Currently, the Standards of Maintenance bylaw requires city staff to get council approval to intervene and fix outstanding violations on a building owner’s behalf. If council approves the recommended bylaw change, it would delegate authority to the city’s chief building official, expediting the process by an estimated two to four weeks.
“Right now, the Standards of Maintenance [bylaw] requires us to go to council to give 60 days notice before we go in and do the work,” Vancouver deputy chief building official Carli Edwards said in a phone interview. “And this is removing that requirement, so that we can just simply give the 60-day notice and move in at the end of that and not have to go to council.
“We want to be more timely and we want another tool to be able to use to deal with some of the worst SROs,” she added.
The Standards of Maintenance bylaw deals with building problems like pests, holes in walls and ceilings, worn and soiled flooring, and plumbing issues.
Poor living conditions in many Downtown Eastside SROs, including bedbugs, mice, plumbing problems, and shared bathroom facilities for multiple tenants, prompted activists to set up a tent city demonstration in Oppenheimer Park this summer.
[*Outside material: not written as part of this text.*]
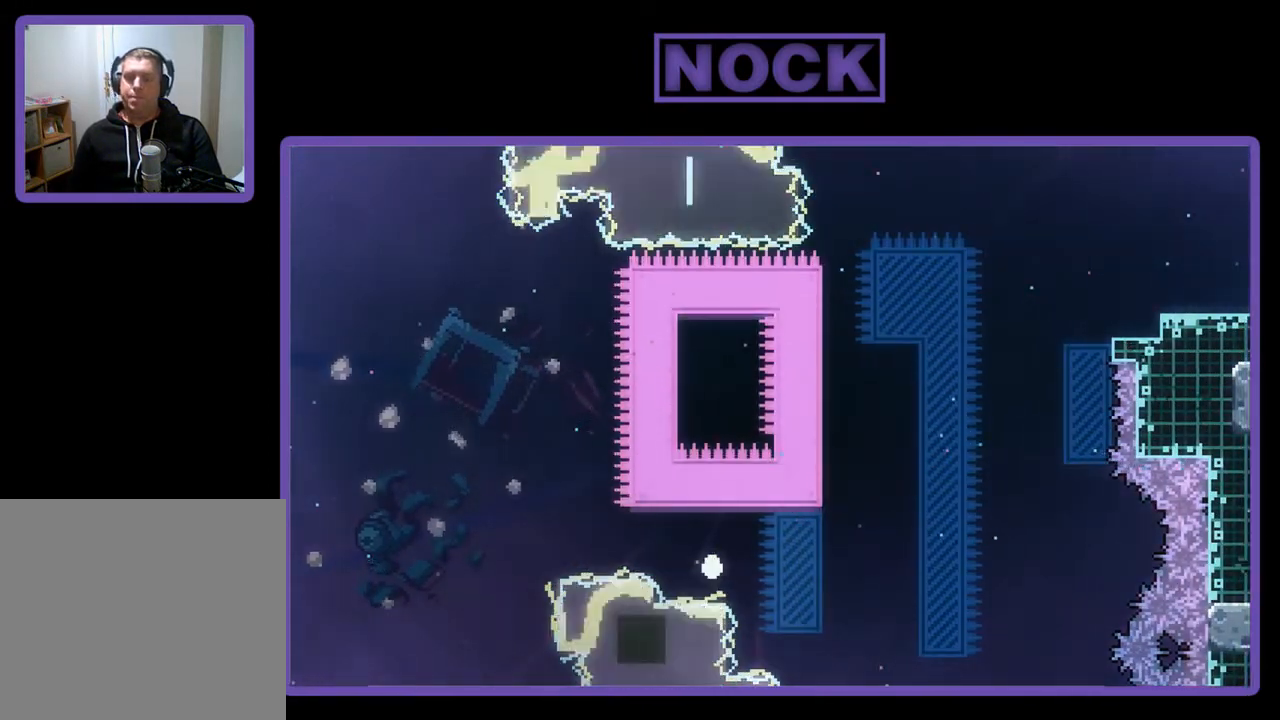
{"buttons": [], "left_stick": "center", "events": []}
The protest has since grown to about 200 tents.
One of the tent city residents, Douglas Geib, said he prefers to sleep outside than deal with the housing conditions in SROs.
“I got so sick and tired of the bedbugs,” he said in an interview. “You can’t live in these kinds of places.”
Don Martens, another Oppenheimer resident, said he’s going to give his notice at his SRO room at the end of the month.
“If I find something else, I find something else—if not, I have a nice tent,” he told the Straight. “I like my tent better than I did the room that I had.”
Edwards said city staff have met multiple times with tent city participants to discuss housing conditions.
“We’ve been working with the protestors all the way through,” she said.
“They’ve given us some great feedback about some of the conditions of the hotels, some of the things we weren’t aware of, so we’re actually trying to build a relationship with them so that we can get their feedback on an ongoing basis.”
Stella August, one of the tent city organizers, said protestors have decided to focus on staging demonstrations instead of meeting with staff.
“We stopped the meetings—we’re deciding to do action,” she told the Straight outside the Fairmont Hotel Vancouver, where she and other advocates were demonstrating today (September 11) as B.C. Premier Christy Clark and her cabinet met with First Nations leaders inside.
August added that the Oppenheimer protestors don’t want to live in SROs at all. They’re asking for self-contained housing units, where they can have their own bathroom, privacy, and a place to cook.
“They want homes,” she said. “Living in a matchbox like that, they feel like they’re prisoners. It’s really not an appropriate place for anybody.”
According to a city survey of low-income housing in the downtown core, there were 109 privately owned SRO buildings as of January 2014, containing an estimated 4,579 rooms.
In January 2013, the city launched a Rental Standards Database that lists bylaw violations at all licensed buildings in Vancouver with five or more residential units.
Since then, the number of buildings with more than 100 violations has decreased from seven to one, and the amount of properties with between 10 and 49 violations has been reduced from 50 to 29. Buildings with fewer than 10 violations have increased from 243 to 369.
“Basically what that tells me is that we’re dealing with the worst buildings,” Edwards said.
She noted the city’s goal is to get owners to fix their buildings. If council does give staff the authority to go in and do the work (and bill the owner for the cost of repairs), it will be a measure the city will take once it has exhausted other tools.
Under the current inspection process, the city issues a 30-day order to fix any Standards of Maintenance bylaw violations.
If the building owner hasn’t remedied the problems within that time, the city can escalate enforcement, including bringing forward cases for prosecution to get owners fined, meeting with the building owner once a month to address the issues, or seeking a court injunction—a measure that will still require council approval.
The report goes before council next Tuesday (September 16).